While hospitals often budget for disaster recovery, they're not keeping up with it, Simcox said. By thinking of disaster recovery as a destination instead of a journey, a lot of hospitals fail to update their disaster recovery plans as they use more storage or add new systems, he said. For example, one Logicalis customer had spent a lot of money on disaster recovery but had never fully tested it. The hospital had an outage last week, Simcox said, and was not able to bring up the disaster recovery site due to a hardware vendor issue.

"That's an example of well-meaning individuals saying we're going to invest in DR, but not really taking a best practices approach to it and testing it," Simcox said.

Missing Out On Meaningful Use 2

Under the Meaningful Use Stage 2, hospitals are eligible for incentives for having a patient portal and engaging patients in the portal. However, many of them aren't taking advantage of these incentives in advance of the Oct. 1, 2015, working deadline, Simcox said.

"There are organizations that are leaving money on the table by not doing this," Simcox said. "Pretty soon, not only are they going to miss out on incentive payments, they're going to get penalized. It turns from a carrot into a stick."

Missing Out On Mobility

As recent graduates enter the workforce, hospitals are having to loosen their tight grip on mobile technologies to attract top talent, Simcox said. While this is happening across all industries, Simcox said the shift to mobile was particularly dramatic in hospitals because doctors are information-driven and make decisions with data. However, hospitals didn't always have the right networks, security, devices and staff to make the shift. Adding to the problem, Simcox said, is that a lot of EHR vendors didn't have mobile views on their systems.

"It's upheaval right now," Simcox said, as EHR vendors and hospitals haven't caught up to mobile technologies but doctors are already using it. "Necessity is the mother of invention."

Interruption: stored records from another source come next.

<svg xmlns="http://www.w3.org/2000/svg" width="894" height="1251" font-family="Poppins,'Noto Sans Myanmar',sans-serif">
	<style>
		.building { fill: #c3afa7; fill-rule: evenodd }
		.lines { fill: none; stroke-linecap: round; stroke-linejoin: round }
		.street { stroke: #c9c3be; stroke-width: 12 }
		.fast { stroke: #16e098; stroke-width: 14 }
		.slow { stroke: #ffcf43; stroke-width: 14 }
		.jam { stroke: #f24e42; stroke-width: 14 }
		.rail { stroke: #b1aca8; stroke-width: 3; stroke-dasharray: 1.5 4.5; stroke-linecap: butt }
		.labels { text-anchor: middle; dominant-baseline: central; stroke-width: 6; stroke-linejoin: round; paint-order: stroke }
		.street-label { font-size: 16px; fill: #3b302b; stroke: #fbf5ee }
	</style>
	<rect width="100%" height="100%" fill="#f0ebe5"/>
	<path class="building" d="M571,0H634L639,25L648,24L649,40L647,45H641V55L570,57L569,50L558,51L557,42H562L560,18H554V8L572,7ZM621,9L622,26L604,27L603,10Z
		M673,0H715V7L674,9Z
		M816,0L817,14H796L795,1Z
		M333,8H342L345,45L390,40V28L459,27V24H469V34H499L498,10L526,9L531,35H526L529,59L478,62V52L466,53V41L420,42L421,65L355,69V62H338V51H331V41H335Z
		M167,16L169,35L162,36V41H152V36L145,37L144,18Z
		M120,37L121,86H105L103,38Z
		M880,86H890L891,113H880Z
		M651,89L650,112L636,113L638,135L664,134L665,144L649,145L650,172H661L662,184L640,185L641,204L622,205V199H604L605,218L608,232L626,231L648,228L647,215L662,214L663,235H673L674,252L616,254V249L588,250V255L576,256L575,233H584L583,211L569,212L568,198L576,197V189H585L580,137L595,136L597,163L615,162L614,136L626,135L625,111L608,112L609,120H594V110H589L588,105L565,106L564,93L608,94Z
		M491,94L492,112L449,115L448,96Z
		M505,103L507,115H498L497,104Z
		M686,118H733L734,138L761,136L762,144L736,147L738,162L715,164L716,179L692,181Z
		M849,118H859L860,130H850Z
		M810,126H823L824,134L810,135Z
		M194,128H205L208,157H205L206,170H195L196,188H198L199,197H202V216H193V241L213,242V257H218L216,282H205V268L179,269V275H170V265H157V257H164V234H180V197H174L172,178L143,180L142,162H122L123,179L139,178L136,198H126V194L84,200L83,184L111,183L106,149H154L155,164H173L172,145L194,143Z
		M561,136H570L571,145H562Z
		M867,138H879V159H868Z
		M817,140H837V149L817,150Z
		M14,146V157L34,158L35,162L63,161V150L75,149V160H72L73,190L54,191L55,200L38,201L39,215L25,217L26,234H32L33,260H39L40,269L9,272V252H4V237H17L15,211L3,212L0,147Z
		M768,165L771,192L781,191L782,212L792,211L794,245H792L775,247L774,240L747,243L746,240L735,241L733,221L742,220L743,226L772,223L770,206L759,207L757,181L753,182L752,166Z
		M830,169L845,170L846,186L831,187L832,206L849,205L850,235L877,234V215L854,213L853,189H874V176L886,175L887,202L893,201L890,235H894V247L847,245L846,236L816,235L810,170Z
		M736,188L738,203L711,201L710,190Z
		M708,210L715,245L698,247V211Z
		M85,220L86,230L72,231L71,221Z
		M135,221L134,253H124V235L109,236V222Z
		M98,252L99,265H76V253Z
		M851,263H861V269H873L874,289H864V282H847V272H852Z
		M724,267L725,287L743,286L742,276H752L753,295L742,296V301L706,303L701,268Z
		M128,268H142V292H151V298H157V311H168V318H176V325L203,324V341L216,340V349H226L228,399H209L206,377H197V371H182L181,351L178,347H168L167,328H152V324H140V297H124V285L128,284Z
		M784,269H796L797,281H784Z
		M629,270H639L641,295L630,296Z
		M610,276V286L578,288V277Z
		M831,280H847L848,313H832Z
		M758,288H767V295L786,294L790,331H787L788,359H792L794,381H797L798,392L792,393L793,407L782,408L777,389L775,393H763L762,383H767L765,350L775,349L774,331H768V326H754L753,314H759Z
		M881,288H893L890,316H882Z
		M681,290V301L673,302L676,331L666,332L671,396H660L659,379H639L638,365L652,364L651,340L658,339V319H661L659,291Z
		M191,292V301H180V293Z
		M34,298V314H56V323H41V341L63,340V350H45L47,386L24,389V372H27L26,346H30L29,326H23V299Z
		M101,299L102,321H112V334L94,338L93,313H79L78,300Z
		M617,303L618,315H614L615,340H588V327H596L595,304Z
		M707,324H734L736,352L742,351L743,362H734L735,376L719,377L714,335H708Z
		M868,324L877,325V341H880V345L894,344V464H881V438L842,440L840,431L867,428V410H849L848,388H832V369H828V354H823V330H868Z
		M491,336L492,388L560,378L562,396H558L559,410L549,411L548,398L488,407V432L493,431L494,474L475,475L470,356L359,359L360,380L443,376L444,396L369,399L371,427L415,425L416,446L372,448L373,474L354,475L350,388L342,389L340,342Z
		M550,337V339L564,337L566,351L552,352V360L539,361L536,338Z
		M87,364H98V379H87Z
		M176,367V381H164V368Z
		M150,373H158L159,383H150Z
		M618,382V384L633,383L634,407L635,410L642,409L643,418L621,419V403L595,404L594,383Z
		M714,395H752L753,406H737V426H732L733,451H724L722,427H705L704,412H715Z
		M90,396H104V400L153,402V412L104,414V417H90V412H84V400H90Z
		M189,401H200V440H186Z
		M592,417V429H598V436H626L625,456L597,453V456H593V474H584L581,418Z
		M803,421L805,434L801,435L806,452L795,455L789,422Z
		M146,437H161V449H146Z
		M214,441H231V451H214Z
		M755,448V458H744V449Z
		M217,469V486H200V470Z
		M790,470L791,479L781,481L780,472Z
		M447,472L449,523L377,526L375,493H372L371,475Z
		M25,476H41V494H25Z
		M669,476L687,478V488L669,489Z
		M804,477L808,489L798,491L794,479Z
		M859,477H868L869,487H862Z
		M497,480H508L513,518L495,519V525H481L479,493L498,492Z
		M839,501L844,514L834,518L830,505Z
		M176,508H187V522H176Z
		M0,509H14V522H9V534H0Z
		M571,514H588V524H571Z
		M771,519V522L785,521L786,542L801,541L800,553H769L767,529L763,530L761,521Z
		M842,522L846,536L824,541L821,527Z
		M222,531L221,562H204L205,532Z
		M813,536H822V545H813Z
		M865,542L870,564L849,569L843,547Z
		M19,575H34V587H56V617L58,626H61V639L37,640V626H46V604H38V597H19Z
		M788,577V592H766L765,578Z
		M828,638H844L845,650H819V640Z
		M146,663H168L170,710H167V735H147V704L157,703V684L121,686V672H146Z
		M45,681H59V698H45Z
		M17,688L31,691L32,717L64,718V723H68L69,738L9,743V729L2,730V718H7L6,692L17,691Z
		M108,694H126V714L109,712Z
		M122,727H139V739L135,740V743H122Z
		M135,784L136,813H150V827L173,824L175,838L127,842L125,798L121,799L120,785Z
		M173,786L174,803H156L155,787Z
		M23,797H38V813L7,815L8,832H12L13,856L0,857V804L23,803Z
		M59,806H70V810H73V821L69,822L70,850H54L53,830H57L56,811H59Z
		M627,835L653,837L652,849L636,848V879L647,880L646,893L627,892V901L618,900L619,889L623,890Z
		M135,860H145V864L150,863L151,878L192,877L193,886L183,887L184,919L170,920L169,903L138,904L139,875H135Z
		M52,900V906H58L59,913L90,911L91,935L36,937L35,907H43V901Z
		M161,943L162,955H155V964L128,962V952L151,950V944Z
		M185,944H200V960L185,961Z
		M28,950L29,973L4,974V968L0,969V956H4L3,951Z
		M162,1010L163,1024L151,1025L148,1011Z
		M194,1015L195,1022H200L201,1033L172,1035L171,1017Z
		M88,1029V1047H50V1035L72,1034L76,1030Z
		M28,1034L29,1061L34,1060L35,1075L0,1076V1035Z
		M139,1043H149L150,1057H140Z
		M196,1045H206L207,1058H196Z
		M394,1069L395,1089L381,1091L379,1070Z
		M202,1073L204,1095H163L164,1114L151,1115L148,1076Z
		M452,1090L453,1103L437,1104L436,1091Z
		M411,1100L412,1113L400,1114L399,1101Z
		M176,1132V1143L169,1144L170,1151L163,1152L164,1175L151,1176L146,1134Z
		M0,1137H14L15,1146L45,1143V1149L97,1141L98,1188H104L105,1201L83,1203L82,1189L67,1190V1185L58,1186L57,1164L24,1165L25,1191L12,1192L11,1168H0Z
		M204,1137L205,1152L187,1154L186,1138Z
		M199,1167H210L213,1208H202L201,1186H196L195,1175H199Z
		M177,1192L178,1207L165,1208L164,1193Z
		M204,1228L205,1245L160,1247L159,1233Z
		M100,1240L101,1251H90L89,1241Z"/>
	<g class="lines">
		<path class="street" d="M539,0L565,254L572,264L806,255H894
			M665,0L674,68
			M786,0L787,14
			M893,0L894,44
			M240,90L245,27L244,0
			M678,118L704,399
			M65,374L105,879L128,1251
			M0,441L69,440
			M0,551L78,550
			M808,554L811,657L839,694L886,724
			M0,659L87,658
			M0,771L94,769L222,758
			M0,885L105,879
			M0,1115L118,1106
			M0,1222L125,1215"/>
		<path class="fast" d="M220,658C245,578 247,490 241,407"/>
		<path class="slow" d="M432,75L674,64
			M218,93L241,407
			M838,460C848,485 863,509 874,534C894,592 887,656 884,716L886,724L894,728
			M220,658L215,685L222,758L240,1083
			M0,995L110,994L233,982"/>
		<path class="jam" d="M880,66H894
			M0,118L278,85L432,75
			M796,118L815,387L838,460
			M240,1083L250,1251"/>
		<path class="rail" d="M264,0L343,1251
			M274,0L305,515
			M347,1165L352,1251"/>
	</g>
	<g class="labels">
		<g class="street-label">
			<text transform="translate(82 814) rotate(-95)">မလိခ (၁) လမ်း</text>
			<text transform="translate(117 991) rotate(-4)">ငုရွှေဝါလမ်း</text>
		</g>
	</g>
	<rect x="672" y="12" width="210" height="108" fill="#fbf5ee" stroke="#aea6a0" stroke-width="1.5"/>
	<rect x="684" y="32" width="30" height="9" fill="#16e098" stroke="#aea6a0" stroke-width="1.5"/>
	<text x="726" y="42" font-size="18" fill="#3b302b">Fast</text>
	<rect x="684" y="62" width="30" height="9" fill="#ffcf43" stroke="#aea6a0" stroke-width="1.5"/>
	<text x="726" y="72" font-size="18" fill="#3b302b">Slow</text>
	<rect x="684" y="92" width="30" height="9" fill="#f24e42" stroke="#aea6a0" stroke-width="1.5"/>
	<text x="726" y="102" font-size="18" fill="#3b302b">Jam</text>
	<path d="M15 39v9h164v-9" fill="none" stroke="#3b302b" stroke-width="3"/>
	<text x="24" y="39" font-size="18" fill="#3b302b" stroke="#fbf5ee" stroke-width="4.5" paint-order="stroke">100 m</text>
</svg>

Missing Out On ICD-10 Readiness

The latest revision of the International Statistical Classification of Diseases and Related Health Problems, or ICD-10, significantly increases the number of diagnostic codes for doctors. Its adoption is important if hospitals want to get paid by the federal government, Simcox said. ICD-10 has a lot of benefits, including more specific diagnostic medical history. However, many doctors and hospitals are hesitant to adopt it as it greatly increases the number of codes they have to memorize. Simcox said solution providers can assist hospitals in getting past this hurdle if they help doctors build subsets of common codes that they will have to know, instead of having to memorize them all.

Lacking Analytics

Hospitals usually lack analytics when they don't have a single system for data, Simcox said. A possible solution is a data warehouse to hold copies of data, but this can be costly as it doubles the amount of storage needed and may require extra staff to build data governance, curation and warehousing. The advantage of having better analytics, Simcox said, is that doctors can practice better medicine and see larger trends. For example, Simcox said that a client hospital recently lowered re-admissions after discovering through analytics that patients with similar respiratory symptoms all lived in the same building. On further investigation, a mold problem was discovered in the building, which had been causing the breathing issues.